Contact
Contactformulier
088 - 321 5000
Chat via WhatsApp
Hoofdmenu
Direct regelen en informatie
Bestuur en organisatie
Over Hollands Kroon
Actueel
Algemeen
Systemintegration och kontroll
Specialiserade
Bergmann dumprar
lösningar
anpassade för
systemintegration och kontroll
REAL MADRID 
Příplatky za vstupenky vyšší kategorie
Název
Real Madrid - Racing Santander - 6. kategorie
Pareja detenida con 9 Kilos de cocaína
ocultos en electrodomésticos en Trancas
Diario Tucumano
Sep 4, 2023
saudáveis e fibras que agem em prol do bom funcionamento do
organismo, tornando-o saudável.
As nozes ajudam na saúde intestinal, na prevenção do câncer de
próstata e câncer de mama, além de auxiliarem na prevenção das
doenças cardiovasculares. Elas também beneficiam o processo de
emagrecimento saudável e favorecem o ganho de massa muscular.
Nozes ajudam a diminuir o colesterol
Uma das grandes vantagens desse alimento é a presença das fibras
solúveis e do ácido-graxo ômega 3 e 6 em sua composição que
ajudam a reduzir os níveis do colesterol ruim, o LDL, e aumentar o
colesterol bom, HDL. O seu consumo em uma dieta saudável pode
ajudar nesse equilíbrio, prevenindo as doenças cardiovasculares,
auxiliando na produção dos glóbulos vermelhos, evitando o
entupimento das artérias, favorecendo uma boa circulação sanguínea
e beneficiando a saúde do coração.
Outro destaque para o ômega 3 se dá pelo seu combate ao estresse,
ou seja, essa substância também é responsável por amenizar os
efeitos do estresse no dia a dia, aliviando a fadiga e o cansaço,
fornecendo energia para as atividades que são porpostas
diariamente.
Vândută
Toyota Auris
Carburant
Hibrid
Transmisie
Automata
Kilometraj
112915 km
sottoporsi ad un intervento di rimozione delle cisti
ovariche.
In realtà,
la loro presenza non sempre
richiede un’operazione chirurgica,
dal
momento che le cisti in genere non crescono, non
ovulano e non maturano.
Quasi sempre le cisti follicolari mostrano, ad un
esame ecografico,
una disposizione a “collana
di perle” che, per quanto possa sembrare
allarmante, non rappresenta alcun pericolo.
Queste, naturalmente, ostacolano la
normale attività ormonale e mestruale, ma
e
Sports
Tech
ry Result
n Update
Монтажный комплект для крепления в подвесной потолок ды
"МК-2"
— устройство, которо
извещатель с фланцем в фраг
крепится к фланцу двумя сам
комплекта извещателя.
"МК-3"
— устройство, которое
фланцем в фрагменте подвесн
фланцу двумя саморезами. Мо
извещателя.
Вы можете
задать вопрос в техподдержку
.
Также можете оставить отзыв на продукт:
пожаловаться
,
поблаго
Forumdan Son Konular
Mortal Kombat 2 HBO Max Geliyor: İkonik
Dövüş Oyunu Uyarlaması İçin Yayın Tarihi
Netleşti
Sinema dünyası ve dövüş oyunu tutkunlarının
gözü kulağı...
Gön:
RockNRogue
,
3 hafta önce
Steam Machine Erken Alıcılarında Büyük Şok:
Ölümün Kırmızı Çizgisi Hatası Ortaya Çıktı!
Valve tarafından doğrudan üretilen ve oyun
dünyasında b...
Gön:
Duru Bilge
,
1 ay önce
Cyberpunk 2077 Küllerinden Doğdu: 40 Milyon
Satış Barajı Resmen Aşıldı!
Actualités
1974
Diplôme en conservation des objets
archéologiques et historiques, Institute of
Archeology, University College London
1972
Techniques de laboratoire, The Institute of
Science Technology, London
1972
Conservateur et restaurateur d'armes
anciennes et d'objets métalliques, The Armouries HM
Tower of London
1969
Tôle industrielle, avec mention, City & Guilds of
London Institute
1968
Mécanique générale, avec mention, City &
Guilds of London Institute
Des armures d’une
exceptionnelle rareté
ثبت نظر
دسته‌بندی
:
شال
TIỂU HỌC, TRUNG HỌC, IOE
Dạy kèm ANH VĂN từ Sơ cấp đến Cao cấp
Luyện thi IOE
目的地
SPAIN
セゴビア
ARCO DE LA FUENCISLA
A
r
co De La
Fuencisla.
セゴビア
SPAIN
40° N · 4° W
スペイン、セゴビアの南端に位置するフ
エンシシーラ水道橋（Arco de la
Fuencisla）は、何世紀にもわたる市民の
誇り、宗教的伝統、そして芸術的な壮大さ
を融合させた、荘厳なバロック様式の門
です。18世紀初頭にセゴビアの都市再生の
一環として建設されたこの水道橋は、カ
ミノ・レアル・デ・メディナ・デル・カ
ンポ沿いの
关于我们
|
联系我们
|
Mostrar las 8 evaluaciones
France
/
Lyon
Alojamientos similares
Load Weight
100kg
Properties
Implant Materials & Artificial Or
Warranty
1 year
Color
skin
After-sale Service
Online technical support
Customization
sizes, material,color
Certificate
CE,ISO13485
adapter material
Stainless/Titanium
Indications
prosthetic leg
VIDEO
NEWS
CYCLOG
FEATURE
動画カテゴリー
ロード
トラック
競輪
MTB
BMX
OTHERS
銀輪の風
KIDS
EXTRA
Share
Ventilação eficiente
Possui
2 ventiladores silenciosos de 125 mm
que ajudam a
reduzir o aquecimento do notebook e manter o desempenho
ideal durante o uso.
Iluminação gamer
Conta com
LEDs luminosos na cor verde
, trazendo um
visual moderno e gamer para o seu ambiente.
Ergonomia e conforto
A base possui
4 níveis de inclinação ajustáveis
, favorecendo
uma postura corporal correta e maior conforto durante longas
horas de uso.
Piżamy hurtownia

-- WORK TASK --
Put every line of the listing above into a numbered list, leaving out any blank lines.

-- RESPONSE TO THIS TASK --
1. Contact
2. Contactformulier
3. 088 - 321 5000
4. Chat via WhatsApp
5. Hoofdmenu
6. Direct regelen en informatie
7. Bestuur en organisatie
8. Over Hollands Kroon
9. Actueel
10. Algemeen
11. Systemintegration och kontroll
12. Specialiserade
13. Bergmann dumprar
14. lösningar
15. anpassade för
16. systemintegration och kontroll
17. REAL MADRID 
18. Příplatky za vstupenky vyšší kategorie
19. Název
20. Real Madrid - Racing Santander - 6. kategorie
21. Pareja detenida con 9 Kilos de cocaína
22. ocultos en electrodomésticos en Trancas
23. Diario Tucumano
24. Sep 4, 2023
25. saudáveis e fibras que agem em prol do bom funcionamento do
26. organismo, tornando-o saudável.
27. As nozes ajudam na saúde intestinal, na prevenção do câncer de
28. próstata e câncer de mama, além de auxiliarem na prevenção das
29. doenças cardiovasculares. Elas também beneficiam o processo de
30. emagrecimento saudável e favorecem o ganho de massa muscular.
31. Nozes ajudam a diminuir o colesterol
32. Uma das grandes vantagens desse alimento é a presença das fibras
33. solúveis e do ácido-graxo ômega 3 e 6 em sua composição que
34. ajudam a reduzir os níveis do colesterol ruim, o LDL, e aumentar o
35. colesterol bom, HDL. O seu consumo em uma dieta saudável pode
36. ajudar nesse equilíbrio, prevenindo as doenças cardiovasculares,
37. auxiliando na produção dos glóbulos vermelhos, evitando o
38. entupimento das artérias, favorecendo uma boa circulação sanguínea
39. e beneficiando a saúde do coração.
40. Outro destaque para o ômega 3 se dá pelo seu combate ao estresse,
41. ou seja, essa substância também é responsável por amenizar os
42. efeitos do estresse no dia a dia, aliviando a fadiga e o cansaço,
43. fornecendo energia para as atividades que são porpostas
44. diariamente.
45. Vândută
46. Toyota Auris
47. Carburant
48. Hibrid
49. Transmisie
50. Automata
51. Kilometraj
52. 112915 km
53. sottoporsi ad un intervento di rimozione delle cisti
54. ovariche.
55. In realtà,
56. la loro presenza non sempre
57. richiede un’operazione chirurgica,
58. dal
59. momento che le cisti in genere non crescono, non
60. ovulano e non maturano.
61. Quasi sempre le cisti follicolari mostrano, ad un
62. esame ecografico,
63. una disposizione a “collana
64. di perle” che, per quanto possa sembrare
65. allarmante, non rappresenta alcun pericolo.
66. Queste, naturalmente, ostacolano la
67. normale attività ormonale e mestruale, ma
68. e
69. Sports
70. Tech
71. ry Result
72. n Update
73. Монтажный комплект для крепления в подвесной потолок ды
74. "МК-2"
75. — устройство, которо
76. извещатель с фланцем в фраг
77. крепится к фланцу двумя сам
78. комплекта извещателя.
79. "МК-3"
80. — устройство, которое
81. фланцем в фрагменте подвесн
82. фланцу двумя саморезами. Мо
83. извещателя.
84. Вы можете
85. задать вопрос в техподдержку
86. .
87. Также можете оставить отзыв на продукт:
88. пожаловаться
89. ,
90. поблаго
91. Forumdan Son Konular
92. Mortal Kombat 2 HBO Max Geliyor: İkonik
93. Dövüş Oyunu Uyarlaması İçin Yayın Tarihi
94. Netleşti
95. Sinema dünyası ve dövüş oyunu tutkunlarının
96. gözü kulağı...
97. Gön:
98. RockNRogue
99. ,
100. 3 hafta önce
101. Steam Machine Erken Alıcılarında Büyük Şok:
102. Ölümün Kırmızı Çizgisi Hatası Ortaya Çıktı!
103. Valve tarafından doğrudan üretilen ve oyun
104. dünyasında b...
105. Gön:
106. Duru Bilge
107. ,
108. 1 ay önce
109. Cyberpunk 2077 Küllerinden Doğdu: 40 Milyon
110. Satış Barajı Resmen Aşıldı!
111. Actualités
112. 1974
113. Diplôme en conservation des objets
114. archéologiques et historiques, Institute of
115. Archeology, University College London
116. 1972
117. Techniques de laboratoire, The Institute of
118. Science Technology, London
119. 1972
120. Conservateur et restaurateur d'armes
121. anciennes et d'objets métalliques, The Armouries HM
122. Tower of London
123. 1969
124. Tôle industrielle, avec mention, City & Guilds of
125. London Institute
126. 1968
127. Mécanique générale, avec mention, City &
128. Guilds of London Institute
129. Des armures d’une
130. exceptionnelle rareté
131. ثبت نظر
132. دسته‌بندی
133. :
134. شال
135. TIỂU HỌC, TRUNG HỌC, IOE
136. Dạy kèm ANH VĂN từ Sơ cấp đến Cao cấp
137. Luyện thi IOE
138. 目的地
139. SPAIN
140. セゴビア
141. ARCO DE LA FUENCISLA
142. A
143. r
144. co De La
145. Fuencisla.
146. セゴビア
147. SPAIN
148. 40° N · 4° W
149. スペイン、セゴビアの南端に位置するフ
150. エンシシーラ水道橋（Arco de la
151. Fuencisla）は、何世紀にもわたる市民の
152. 誇り、宗教的伝統、そして芸術的な壮大さ
153. を融合させた、荘厳なバロック様式の門
154. です。18世紀初頭にセゴビアの都市再生の
155. 一環として建設されたこの水道橋は、カ
156. ミノ・レアル・デ・メディナ・デル・カ
157. ンポ沿いの
158. 关于我们
159. |
160. 联系我们
161. |
162. Mostrar las 8 evaluaciones
163. France
164. /
165. Lyon
166. Alojamientos similares
167. Load Weight
168. 100kg
169. Properties
170. Implant Materials & Artificial Or
171. Warranty
172. 1 year
173. Color
174. skin
175. After-sale Service
176. Online technical support
177. Customization
178. sizes, material,color
179. Certificate
180. CE,ISO13485
181. adapter material
182. Stainless/Titanium
183. Indications
184. prosthetic leg
185. VIDEO
186. NEWS
187. CYCLOG
188. FEATURE
189. 動画カテゴリー
190. ロード
191. トラック
192. 競輪
193. MTB
194. BMX
195. OTHERS
196. 銀輪の風
197. KIDS
198. EXTRA
199. Share
200. Ventilação eficiente
201. Possui
202. 2 ventiladores silenciosos de 125 mm
203. que ajudam a
204. reduzir o aquecimento do notebook e manter o desempenho
205. ideal durante o uso.
206. Iluminação gamer
207. Conta com
208. LEDs luminosos na cor verde
209. , trazendo um
210. visual moderno e gamer para o seu ambiente.
211. Ergonomia e conforto
212. A base possui
213. 4 níveis de inclinação ajustáveis
214. , favorecendo
215. uma postura corporal correta e maior conforto durante longas
216. horas de uso.
217. Piżamy hurtownia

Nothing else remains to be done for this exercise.